Energy Company Nigeria(ENCON) is withdrawing from the Captive Power Market.
The country’s top private electricity producer is staking its immediate future on two 144MW gas fired plants, each to be located in the west and east of the country. The first of the two plants, under construction at the company’s own site in Ikorodu, near Lagos, is for supply to the national grid. The second is to be sited at the Onne Oil and Gas Zone in Rivers State, in the east of the country. Encon hopes to begin construction of the Onne Plant by mid- 2013. The plant is as a result of the company winning the bid for 25 years power supply concession with the Nigerian Ports Authority(NPA), Federal Ministry of Transport.
Encon considers these two plants its flagship projects, going forward, as it weans itself from the captive power projects on which it built its reputation. Between 2008 and 2009, the company completed a Power Plant each for various companies, including Academy Press, the country’s largest book printing firm; Unilever Plc, the fast moving goods company, and African Steel Nigeria Limited, the steelmaker, all located within and around the outskirts of Lagos, the country’s commercial hub.
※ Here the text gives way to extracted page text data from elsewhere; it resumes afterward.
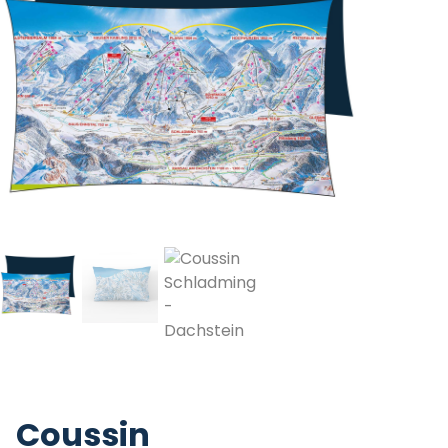
Coussin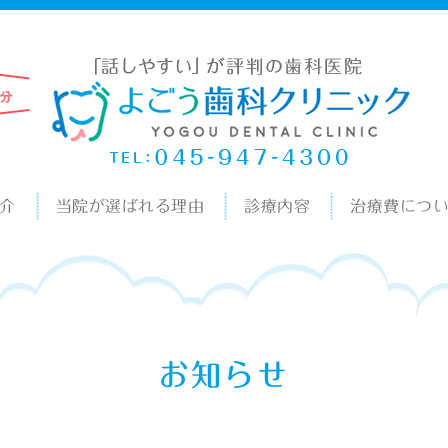
介
当院が選ばれる理由
診療内容
治療費につ
お知らせ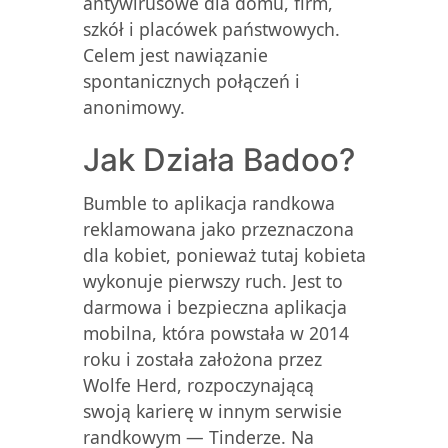
antywirusowe dla domu, firm,
szkół i placówek państwowych.
Celem jest nawiązanie
spontanicznych połączeń i
anonimowy.
Jak Działa Badoo?
Bumble to aplikacja randkowa
reklamowana jako przeznaczona
dla kobiet, ponieważ tutaj kobieta
wykonuje pierwszy ruch. Jest to
darmowa i bezpieczna aplikacja
mobilna, która powstała w 2014
roku i została założona przez
Wolfe Herd, rozpoczynającą
swoją karierę w innym serwisie
randkowym — Tinderze. Na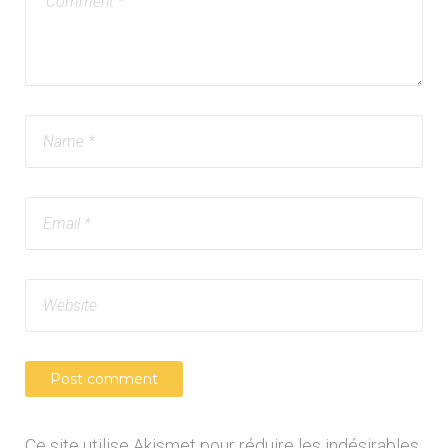
Ce site utilise Akismet pour réduire les indésirables.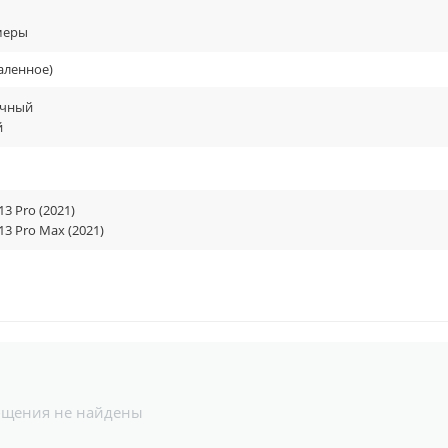
меры
аленное)
ачный
й
13 Pro (2021)
13 Pro Max (2021)
бщения не найдены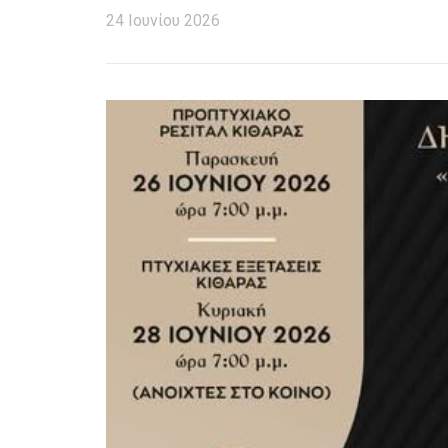
24 Ιουνίου 2026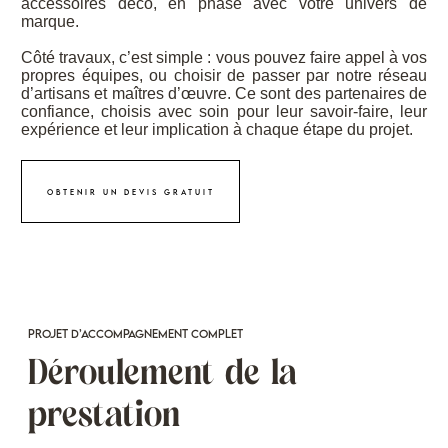
accessoires déco, en phase avec votre univers de
marque.
Côté travaux, c’est simple : vous pouvez faire appel à vos
propres équipes, ou choisir de passer par notre réseau
d’artisans et maîtres d’œuvre. Ce sont des partenaires de
confiance, choisis avec soin pour leur savoir-faire, leur
expérience et leur implication à chaque étape du projet.
Obtenir un devis gratuit
Projet d’accompagnement complet
Déroulement de la
prestation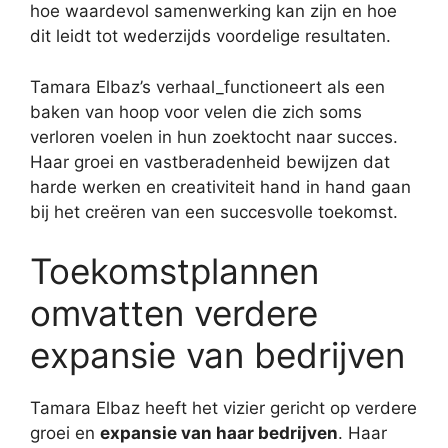
hoe waardevol samenwerking kan zijn en hoe
dit leidt tot wederzijds voordelige resultaten.
Tamara Elbaz’s verhaal_functioneert als een
baken van hoop voor velen die zich soms
verloren voelen in hun zoektocht naar succes.
Haar groei en vastberadenheid bewijzen dat
harde werken en creativiteit hand in hand gaan
bij het creëren van een succesvolle toekomst.
Toekomstplannen
omvatten verdere
expansie van bedrijven
Tamara Elbaz heeft het vizier gericht op verdere
groei en
expansie van haar bedrijven
. Haar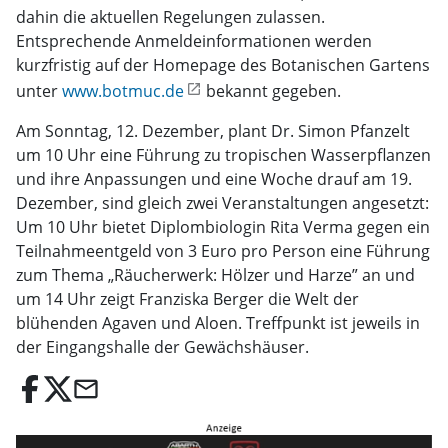
dahin die aktuellen Regelungen zulassen.
Entsprechende Anmeldeinformationen werden
kurzfristig auf der Homepage des Botanischen Gartens
unter
www.botmuc.de
bekannt gegeben.
Am Sonntag, 12. Dezember, plant Dr. Simon Pfanzelt
um 10 Uhr eine Führung zu tropischen Wasserpflanzen
und ihre Anpassungen und eine Woche drauf am 19.
Dezember, sind gleich zwei Veranstaltungen angesetzt:
Um 10 Uhr bietet Diplombiologin Rita Verma gegen ein
Teilnahmeentgeld von 3 Euro pro Person eine Führung
zum Thema „Räucherwerk: Hölzer und Harze” an und
um 14 Uhr zeigt Franziska Berger die Welt der
blühenden Agaven und Aloen. Treffpunkt ist jeweils in
der Eingangshalle der Gewächshäuser.
email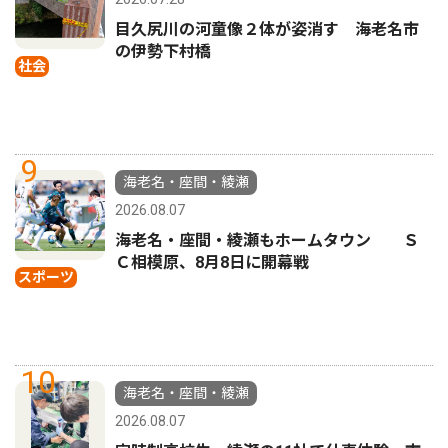
目久尻川の河童像２体が姿消す 海老名市
の伊勢下村橋
社会
9
海老名・座間・綾瀬
2026.08.07
海老名・座間・綾瀬もホームタウン Ｓ
Ｃ相模原、8月8日に開幕戦
スポーツ
10
海老名・座間・綾瀬
2026.08.07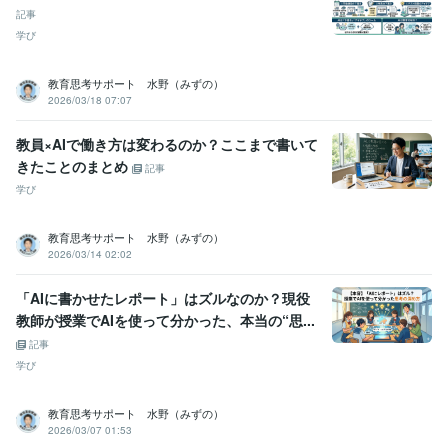
記事
学び
教育思考サポート 水野（みずの）
2026/03/18 07:07
教員×AIで働き方は変わるのか？ここまで書いて
きたことのまとめ
記事
学び
教育思考サポート 水野（みずの）
2026/03/14 02:02
「AIに書かせたレポート」はズルなのか？現役
教師が授業でAIを使って分かった、本当の“思...
記事
学び
教育思考サポート 水野（みずの）
2026/03/07 01:53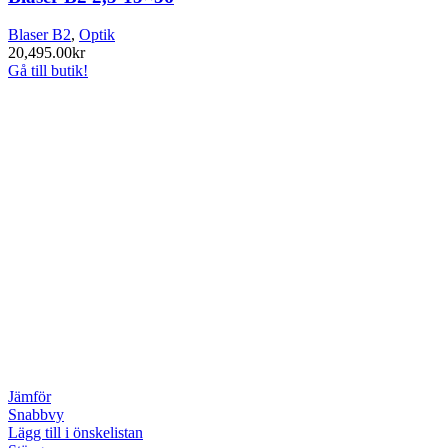
Blaser B2
,
Optik
20,495.00
kr
Gå till butik!
Jämför
Snabbvy
Lägg till i önskelistan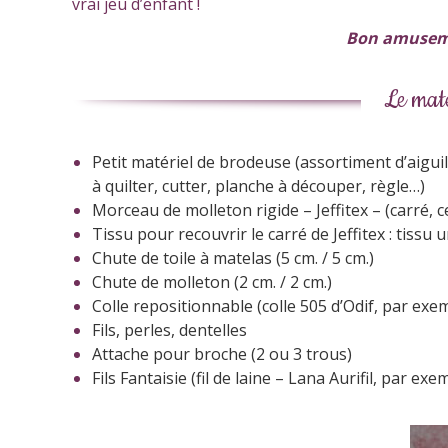
vrai jeu d’enfant !
Bon amusemen
Le maté
Petit matériel de brodeuse (assortiment d’aiguill
à quilter, cutter, planche à découper, règle…)
Morceau de molleton rigide – Jeffitex – (carré, ce
Tissu pour recouvrir le carré de Jeffitex : tissu u
Chute de toile à matelas (5 cm. / 5 cm.)
Chute de molleton (2 cm. / 2 cm.)
Colle repositionnable (colle 505 d’Odif, par exe
Fils, perles, dentelles
Attache pour broche (2 ou 3 trous)
Fils Fantaisie (fil de laine –
Lana Aurifil, par exe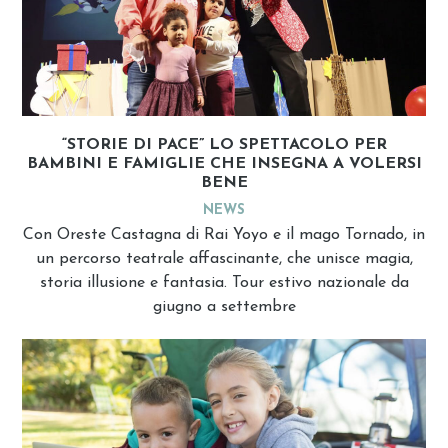
“STORIE DI PACE” LO SPETTACOLO PER
BAMBINI E FAMIGLIE CHE INSEGNA A VOLERSI
BENE
NEWS
Con Oreste Castagna di Rai Yoyo e il mago Tornado, in
un percorso teatrale affascinante, che unisce magia,
storia illusione e fantasia. Tour estivo nazionale da
giugno a settembre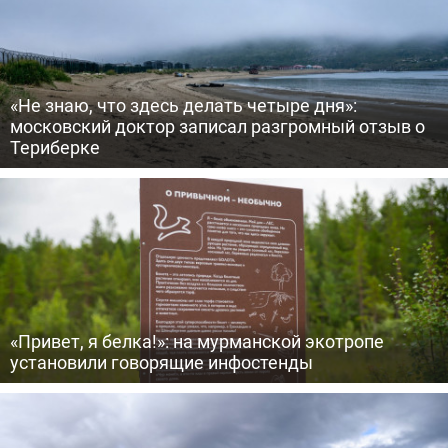
«Не знаю, что здесь делать четыре дня»:
московский доктор записал разгромный отзыв о
Териберке
«Привет, я белка!»: на мурманской экотропе
установили говорящие инфостенды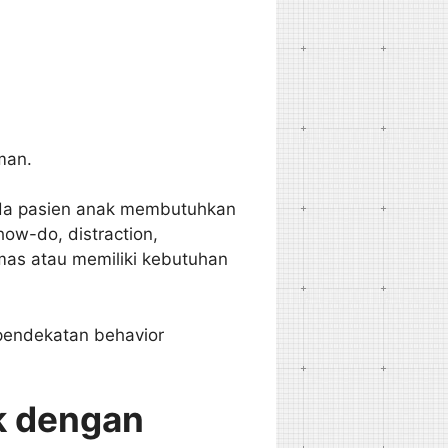
man.
ada pasien anak membutuhkan
how-do, distraction,
mas atau memiliki kebutuhan
i pendekatan behavior
k dengan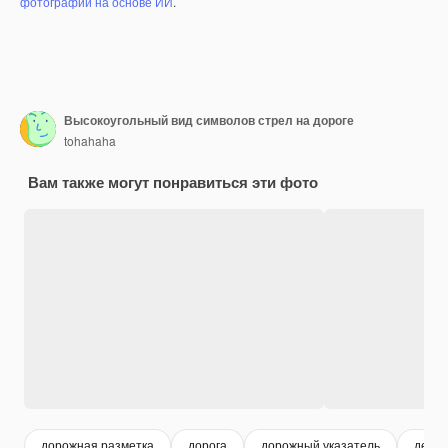
фотографий на основе ИИ
.
Высокоугольный вид символов стрел на дороге
tohahaha
Вам также могут понравиться эти фото
дорожная разметка
дорога
дорожный указатель
день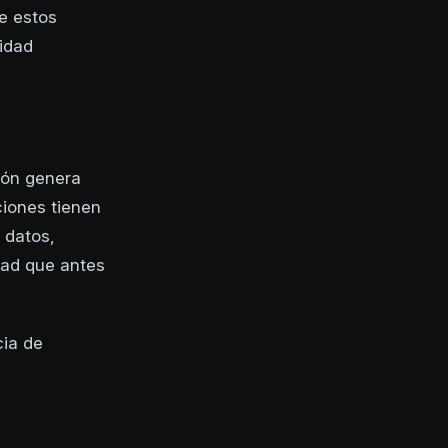
ue estos
lidad
ión genera
ciones tienen
 datos,
dad que antes
cia de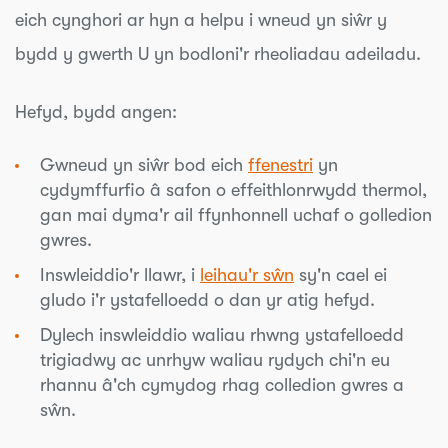
eich cynghori ar hyn a helpu i wneud yn siŵr y
bydd y gwerth U yn bodloni'r rheoliadau adeiladu.
Hefyd, bydd angen:
Gwneud yn siŵr bod eich
ffenestri
yn
cydymffurfio â safon o effeithlonrwydd thermol,
gan mai dyma'r ail ffynhonnell uchaf o golledion
gwres.
Inswleiddio'r llawr, i
leihau'r sŵn
sy'n cael ei
gludo i'r ystafelloedd o dan yr atig hefyd.
Dylech inswleiddio waliau rhwng ystafelloedd
trigiadwy ac unrhyw waliau rydych chi'n eu
rhannu â'ch cymydog rhag colledion gwres a
sŵn.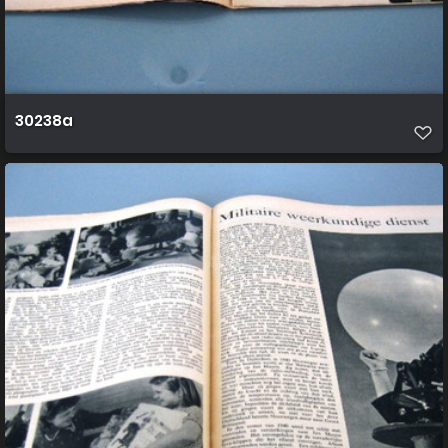
30238a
Encon also installed and maintained a 15MW plant each at Lafarge’s Cement Factory in the southwestern town of Ewekoro and another 15MW plant on the Lagos Marina, christened “Island Power”, to supply various facilities of the state government, including the General Hospital and the City Hall, located in a cluster around Lagos Island.
Encon’s exit from this “direct -to –the-heavy- user type of electricity supply” will be gradual. It sold out its stake in the Island Power project because its foreign partner decided it was leaving the fossil fuel business. It found itself having to leave the Lafarge project because the cement company built its own power plant. Encon is of the view that the major risk of installing a power plant on the premises of a heavy user is that the user may change its mind anytime and the provider would have to seek another user for the plant.
With the ongoing electricity reform agenda of the Nigerian state(including reflective pricing and market deregulation), provision of power direct to the grid, or long term Build Own and Operate facilities, seem the way to go. Encon, which has been a pioneer in the Captive Power Market, hopes to prosper with the reconfiguration of the electricity supply market. “The two projects (2x144MW) will cost about $45MM”, Abidoye Ayoola, the company’s Executive Chairman, told shareholders at a meeting in Lagos. “They will bring about a quantum leap in return on investment, capital appreciation and robust balance sheet”.